• _Consigne 1_:
Dans les entrées, recopiez la partie qui va du début jusqu'à la ligne contenant « class: Aves », celle-ci comprise, en substituant « vernacular name » à « common name » et sans rien modifier d'autre.

• _Source_:
^^^^^^^^

Dans nos lycées, nous prenons grand soin de nos aspirants bacheliers. Point n’est besoin d’évoquer des longues préparations méthodologiques, réunionites et autres heures supplémentaires gracieusement offertes aux mânes de la Connaissance pour conseiller, rassurer, répéter, répéter, encore répéter. Parlons aussi des organisations des « bacs blancs ». Dans certains établissements, il existe aussi des «planches», pour faire à l’ancienne, un peu comme les baguettes «tradition» paraissent plus croustillantes que les baguettes normales.
Ces planches consistent en des oraux d’une vingtaine de minutes, qui suivent une préparation de même durée au cours de laquelle les élèves « planchent » sur des sujets blancs du Bac, en vue de nous exposer leur plan, leur problématique et la trame de leur introduction, conclusion et développement. Nous y avons entendu pleins de bonnes choses et la plupart de nos candidats décrocheront de bonnes notes.
Nous avons tous rencontré des situations vieilles comme le monde : certains vous demandent sérieusement, «entre nous», quels seront les chapitres sur lesquels tomberont les sujets du Baccalauréat; d’autres affirment plein d’aplomb que: si, bien sûr, ils ont fait l’impasse sur tel ou tel sujet, tombé l’année précédente ou celle encore avant, ou encore même jamais tombé mais attention – « c’est mon instinct qui parle monsieur ! » Nous écrivons cela avec affection car nous apprécions la diversité de personnalités de nos élèves, mais cependant, en certaines situations, il en va de notre devoir professionnel de leur expliquer qu’ils font n’importe quoi, en s’inventant n’importe quelle justification, même la plus contre-nature.
Nous pensions avoir tout entendu après ces quinze jours d’intenses révisions, façon extinction d’incendie pour quelques-uns. Normalement, le débat se calme avec le passage du Bac qui met tout le monde d’accord, d’autant que l’été et sa plage nous tendent les bras !
Fatale erreur ! Alors même que nous croulons d’ores et déjà sous les copies à corriger, nous prenons en pleine figure deux pétitions signées par plus de dix mille élèves réclamant justice car, contrairement à leurs prévisions, le sujet tombé cette année n’est pas celui qu’ils attendaient. Et de sortir leur fameuse justification contre-nature, à savoir qu’une alternance était respectée depuis 2011 dans la distribution des sujets, alternance qui n’a pas eu lieu cette année – pour des raisons d’ailleurs de fuite quelques jours avant l’épreuve, semble-t-il. Et là, on est confondu par l’absurdité de la situation : pourquoi continuer à faire passer un examen dont la légitimité est remise en cause au point que ce ne sont plus les examinateurs mais les examinés qui veulent décider de ses modalités d’organisation et tant qu’à faire, poussons le bouchon, de ses conditions d’attribution ?

^^^^^^^^

• _Entrées fournies_:
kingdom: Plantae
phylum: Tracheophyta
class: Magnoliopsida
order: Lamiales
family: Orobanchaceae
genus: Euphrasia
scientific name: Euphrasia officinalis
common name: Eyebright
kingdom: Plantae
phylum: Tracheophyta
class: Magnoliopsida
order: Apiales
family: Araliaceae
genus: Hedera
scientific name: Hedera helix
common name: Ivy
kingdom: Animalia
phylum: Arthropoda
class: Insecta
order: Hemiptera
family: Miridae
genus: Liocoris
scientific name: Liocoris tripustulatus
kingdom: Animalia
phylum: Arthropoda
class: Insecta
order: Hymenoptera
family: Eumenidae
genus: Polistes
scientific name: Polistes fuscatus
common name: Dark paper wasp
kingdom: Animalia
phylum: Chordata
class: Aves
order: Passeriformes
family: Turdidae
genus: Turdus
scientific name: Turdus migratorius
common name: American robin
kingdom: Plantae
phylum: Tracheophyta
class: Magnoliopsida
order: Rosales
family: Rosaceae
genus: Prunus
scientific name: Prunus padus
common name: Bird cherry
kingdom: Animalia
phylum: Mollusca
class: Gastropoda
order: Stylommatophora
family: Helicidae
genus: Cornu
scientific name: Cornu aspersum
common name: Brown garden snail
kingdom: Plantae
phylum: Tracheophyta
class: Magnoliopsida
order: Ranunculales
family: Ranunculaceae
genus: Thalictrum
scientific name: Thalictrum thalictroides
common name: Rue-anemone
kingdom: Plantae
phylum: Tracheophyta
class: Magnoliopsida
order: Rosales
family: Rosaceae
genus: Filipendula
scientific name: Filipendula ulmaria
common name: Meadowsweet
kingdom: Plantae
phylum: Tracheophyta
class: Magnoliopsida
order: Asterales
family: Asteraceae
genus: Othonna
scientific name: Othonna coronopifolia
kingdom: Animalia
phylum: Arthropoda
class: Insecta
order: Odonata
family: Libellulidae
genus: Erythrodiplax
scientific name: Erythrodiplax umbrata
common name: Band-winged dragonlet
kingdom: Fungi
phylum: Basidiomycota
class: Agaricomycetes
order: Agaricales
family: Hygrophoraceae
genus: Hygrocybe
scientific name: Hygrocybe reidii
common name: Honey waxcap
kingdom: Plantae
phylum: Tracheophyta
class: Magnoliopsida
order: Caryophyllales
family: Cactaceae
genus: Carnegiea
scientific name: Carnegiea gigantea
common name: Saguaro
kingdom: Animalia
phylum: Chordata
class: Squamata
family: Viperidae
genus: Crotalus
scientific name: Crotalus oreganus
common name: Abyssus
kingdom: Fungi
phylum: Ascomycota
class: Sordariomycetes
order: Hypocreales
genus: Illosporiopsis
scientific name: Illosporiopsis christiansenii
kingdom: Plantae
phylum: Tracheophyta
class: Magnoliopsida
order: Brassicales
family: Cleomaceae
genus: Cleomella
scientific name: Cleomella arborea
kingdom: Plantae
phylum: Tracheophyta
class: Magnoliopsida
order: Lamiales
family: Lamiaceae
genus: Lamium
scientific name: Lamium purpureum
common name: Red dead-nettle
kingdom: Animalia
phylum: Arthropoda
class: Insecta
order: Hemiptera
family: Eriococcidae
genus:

^^^^^^^^

• _Consigne 2_:
D'après le texte sur le baccalauréat :
(a) Combien de temps durent les oraux appelés « planches » ?
(b) Par combien d'élèves les deux pétitions ont-elles été signées ?
(c) Depuis quelle année une alternance était-elle respectée dans la distribution des sujets, selon les élèves ?

• _Corrigé complet 1_:
kingdom: Plantae
phylum: Tracheophyta
class: Magnoliopsida
order: Lamiales
family: Orobanchaceae
genus: Euphrasia
scientific name: Euphrasia officinalis
vernacular name: Eyebright
kingdom: Plantae
phylum: Tracheophyta
class: Magnoliopsida
order: Apiales
family: Araliaceae
genus: Hedera
scientific name: Hedera helix
vernacular name: Ivy
kingdom: Animalia
phylum: Arthropoda
class: Insecta
order: Hemiptera
family: Miridae
genus: Liocoris
scientific name: Liocoris tripustulatus
kingdom: Animalia
phylum: Arthropoda
class: Insecta
order: Hymenoptera
family: Eumenidae
genus: Polistes
scientific name: Polistes fuscatus
vernacular name: Dark paper wasp
kingdom: Animalia
phylum: Chordata
class: Aves

• _Corrigé complet 2_:
(a) Une vingtaine de minutes.
(b) Par plus de dix mille élèves.
(c) Depuis 2011.